[Lugstuff] How to question
Thomas Gallen
kaori.hinata at gmail.com
Wed Apr 22 11:48:48 EDT 2009
Good (rainy) afternoon,
I just unplug unrelated drives when installing different operating
systems, then plug them all back in afterwards. Firstly, this saves you
from the Windows habit of setting up it's own bootloader over top of
another one. Secondly, this means that each drive is it's own
independent installation with it's own bootloader. As a result, if the
primary drive with the primary GRUB bootloader dies, each drive can
still boot on it's own and saves you a bunch of time (though really it's
just an easy way to keep things separated without much cruft).
You have 2 options for booting such a setup:
1.) Using the BIOS disk selection menu (if available).
2.) Installing grub on the primary boot disk and creating entries for
each installation.
Windows will already have to be chainloaded, however, your GNU/Linux
installations can go one of two ways:
1.) Chainload the existing bootloader (easier).
2.) Directly boot the existing installation (a bit more advanced).
If you go with chainloading then you're just having the primary GRUB
bootloader call another bootloader. If you set that bootloader to not
display a menu/have a timeout of 0 then the extra time to load the next
bootloader is nothing notable.

________________________

### Challenge A
In the post about booting multiple drives, which of the two ways of handling the GNU/Linux installations is described as easier?

### Record excerpts
________________________

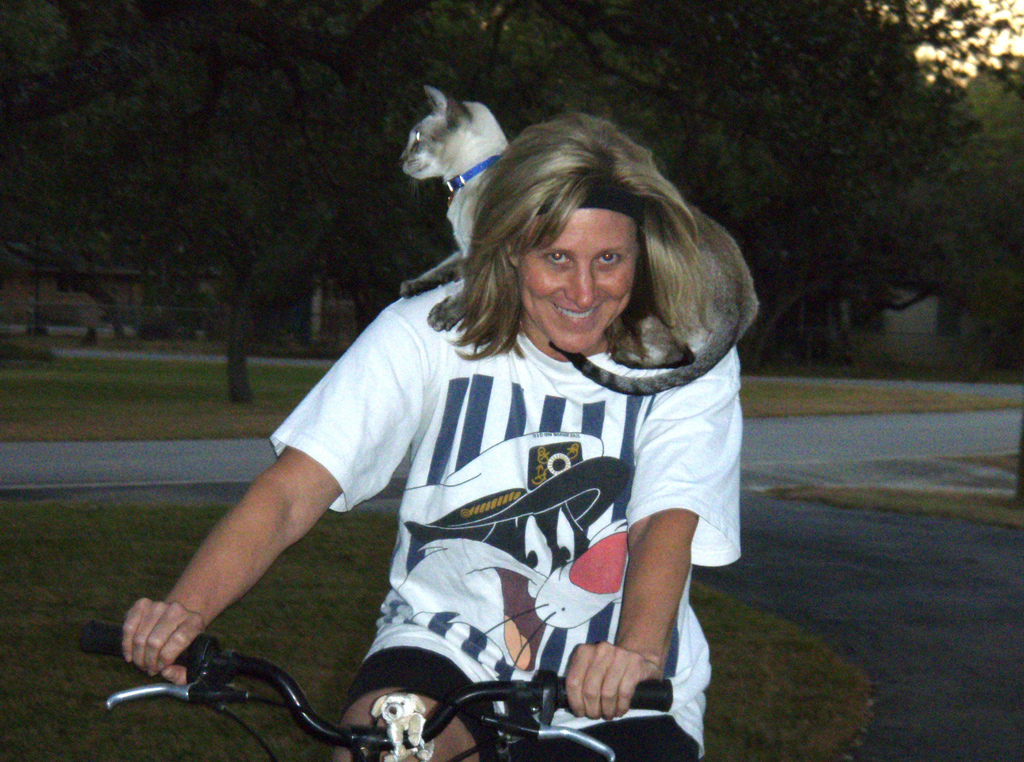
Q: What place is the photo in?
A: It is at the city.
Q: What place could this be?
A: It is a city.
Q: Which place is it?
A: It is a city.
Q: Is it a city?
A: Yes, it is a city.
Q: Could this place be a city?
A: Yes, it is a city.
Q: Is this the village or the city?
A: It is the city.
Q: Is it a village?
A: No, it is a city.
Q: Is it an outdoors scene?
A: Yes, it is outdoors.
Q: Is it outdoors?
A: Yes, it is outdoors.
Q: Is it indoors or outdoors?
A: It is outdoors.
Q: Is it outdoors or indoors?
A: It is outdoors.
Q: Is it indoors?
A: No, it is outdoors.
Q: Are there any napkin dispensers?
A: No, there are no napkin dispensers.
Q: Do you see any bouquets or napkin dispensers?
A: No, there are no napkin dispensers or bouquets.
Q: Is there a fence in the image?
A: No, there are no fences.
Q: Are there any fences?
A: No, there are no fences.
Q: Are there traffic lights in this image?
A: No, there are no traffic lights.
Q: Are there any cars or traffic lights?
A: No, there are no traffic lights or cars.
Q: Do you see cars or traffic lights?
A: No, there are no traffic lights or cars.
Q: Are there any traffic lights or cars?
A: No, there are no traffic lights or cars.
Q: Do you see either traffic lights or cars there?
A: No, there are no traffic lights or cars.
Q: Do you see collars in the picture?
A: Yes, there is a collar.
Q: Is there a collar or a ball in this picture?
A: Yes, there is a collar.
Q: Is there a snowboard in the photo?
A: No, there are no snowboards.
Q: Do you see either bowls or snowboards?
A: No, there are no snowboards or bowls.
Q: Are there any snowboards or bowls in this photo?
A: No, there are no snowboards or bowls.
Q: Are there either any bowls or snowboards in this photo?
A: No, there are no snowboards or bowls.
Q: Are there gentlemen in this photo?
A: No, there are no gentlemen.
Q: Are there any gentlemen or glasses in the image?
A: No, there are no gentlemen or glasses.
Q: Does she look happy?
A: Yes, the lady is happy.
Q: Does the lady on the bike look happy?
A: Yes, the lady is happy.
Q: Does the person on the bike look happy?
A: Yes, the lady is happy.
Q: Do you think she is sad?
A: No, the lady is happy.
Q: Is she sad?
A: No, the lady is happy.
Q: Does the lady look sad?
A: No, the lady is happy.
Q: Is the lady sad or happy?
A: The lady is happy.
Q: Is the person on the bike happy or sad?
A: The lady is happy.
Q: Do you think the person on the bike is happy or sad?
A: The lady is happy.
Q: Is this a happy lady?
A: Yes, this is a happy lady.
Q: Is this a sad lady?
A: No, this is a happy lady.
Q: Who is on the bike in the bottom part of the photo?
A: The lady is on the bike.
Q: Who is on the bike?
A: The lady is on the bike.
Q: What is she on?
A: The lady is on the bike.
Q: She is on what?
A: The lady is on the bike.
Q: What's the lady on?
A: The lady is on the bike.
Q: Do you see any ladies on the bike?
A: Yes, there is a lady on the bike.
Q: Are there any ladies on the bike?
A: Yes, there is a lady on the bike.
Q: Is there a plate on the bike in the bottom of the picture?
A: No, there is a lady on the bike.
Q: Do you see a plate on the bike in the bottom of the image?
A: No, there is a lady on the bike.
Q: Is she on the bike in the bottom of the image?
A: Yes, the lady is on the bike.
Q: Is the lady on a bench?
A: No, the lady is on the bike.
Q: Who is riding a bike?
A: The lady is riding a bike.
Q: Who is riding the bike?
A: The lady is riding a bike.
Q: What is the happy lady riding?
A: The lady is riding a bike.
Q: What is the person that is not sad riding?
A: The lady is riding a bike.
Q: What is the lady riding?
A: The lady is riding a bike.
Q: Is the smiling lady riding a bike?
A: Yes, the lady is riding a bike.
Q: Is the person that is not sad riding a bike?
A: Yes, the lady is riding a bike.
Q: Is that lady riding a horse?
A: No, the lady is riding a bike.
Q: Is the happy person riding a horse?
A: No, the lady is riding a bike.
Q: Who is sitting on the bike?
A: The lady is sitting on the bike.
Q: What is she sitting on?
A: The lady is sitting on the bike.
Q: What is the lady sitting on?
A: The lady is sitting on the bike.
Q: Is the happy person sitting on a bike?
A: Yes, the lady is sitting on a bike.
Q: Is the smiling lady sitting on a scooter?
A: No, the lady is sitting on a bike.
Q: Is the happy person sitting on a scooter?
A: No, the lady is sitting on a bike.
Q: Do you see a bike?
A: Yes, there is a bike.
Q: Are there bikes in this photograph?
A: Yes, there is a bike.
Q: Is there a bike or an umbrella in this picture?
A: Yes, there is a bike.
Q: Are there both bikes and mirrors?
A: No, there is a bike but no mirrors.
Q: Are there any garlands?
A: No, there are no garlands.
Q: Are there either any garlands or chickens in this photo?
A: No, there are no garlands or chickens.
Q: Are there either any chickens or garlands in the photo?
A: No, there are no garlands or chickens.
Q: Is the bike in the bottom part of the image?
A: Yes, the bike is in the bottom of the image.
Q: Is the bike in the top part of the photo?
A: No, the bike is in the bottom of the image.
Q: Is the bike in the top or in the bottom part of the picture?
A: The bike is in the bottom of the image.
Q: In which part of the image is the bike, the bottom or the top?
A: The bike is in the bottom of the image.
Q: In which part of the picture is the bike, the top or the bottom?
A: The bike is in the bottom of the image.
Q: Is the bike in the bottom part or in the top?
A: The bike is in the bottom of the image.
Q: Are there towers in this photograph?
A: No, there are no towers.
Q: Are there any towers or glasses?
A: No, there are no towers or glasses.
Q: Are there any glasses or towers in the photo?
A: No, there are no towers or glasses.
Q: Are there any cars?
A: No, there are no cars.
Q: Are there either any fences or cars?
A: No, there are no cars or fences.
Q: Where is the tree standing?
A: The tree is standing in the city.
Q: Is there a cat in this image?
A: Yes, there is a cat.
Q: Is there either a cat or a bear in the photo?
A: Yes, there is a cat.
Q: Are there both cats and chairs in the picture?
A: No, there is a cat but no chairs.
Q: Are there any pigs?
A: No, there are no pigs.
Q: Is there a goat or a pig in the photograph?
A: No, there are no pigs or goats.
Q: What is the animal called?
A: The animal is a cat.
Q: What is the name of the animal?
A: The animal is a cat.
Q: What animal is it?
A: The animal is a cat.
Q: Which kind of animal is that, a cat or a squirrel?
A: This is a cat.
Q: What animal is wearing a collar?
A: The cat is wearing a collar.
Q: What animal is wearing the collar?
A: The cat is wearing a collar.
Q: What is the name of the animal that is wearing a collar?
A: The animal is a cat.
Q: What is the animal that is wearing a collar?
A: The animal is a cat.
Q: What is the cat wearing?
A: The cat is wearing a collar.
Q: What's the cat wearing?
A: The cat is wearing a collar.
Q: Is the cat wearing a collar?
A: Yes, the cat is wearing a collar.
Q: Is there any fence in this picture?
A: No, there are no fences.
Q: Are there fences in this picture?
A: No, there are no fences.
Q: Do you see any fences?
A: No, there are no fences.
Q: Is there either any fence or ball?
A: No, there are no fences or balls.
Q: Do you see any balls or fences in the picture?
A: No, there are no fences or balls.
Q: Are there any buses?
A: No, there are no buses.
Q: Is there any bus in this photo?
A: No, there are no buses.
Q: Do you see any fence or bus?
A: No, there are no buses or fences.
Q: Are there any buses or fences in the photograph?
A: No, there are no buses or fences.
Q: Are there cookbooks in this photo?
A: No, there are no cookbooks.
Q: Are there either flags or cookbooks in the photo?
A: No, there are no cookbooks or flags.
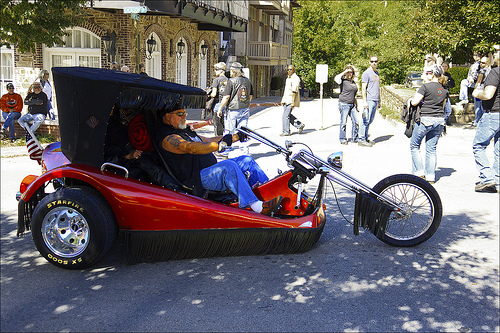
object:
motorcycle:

________________________

### Challenge B
Convert the stretch of rows from the line containing "Q: Is the bike in the top or" through the line containing "A: No, there are no towers." into a numbered list, omitting any blank lines.

### Complete answer A
Chainloading the existing bootloader.

### Complete answer B
1. Q: Is the bike in the top or in the bottom part of the picture?
2. A: The bike is in the bottom of the image.
3. Q: In which part of the image is the bike, the bottom or the top?
4. A: The bike is in the bottom of the image.
5. Q: In which part of the picture is the bike, the top or the bottom?
6. A: The bike is in the bottom of the image.
7. Q: Is the bike in the bottom part or in the top?
8. A: The bike is in the bottom of the image.
9. Q: Are there towers in this photograph?
10. A: No, there are no towers.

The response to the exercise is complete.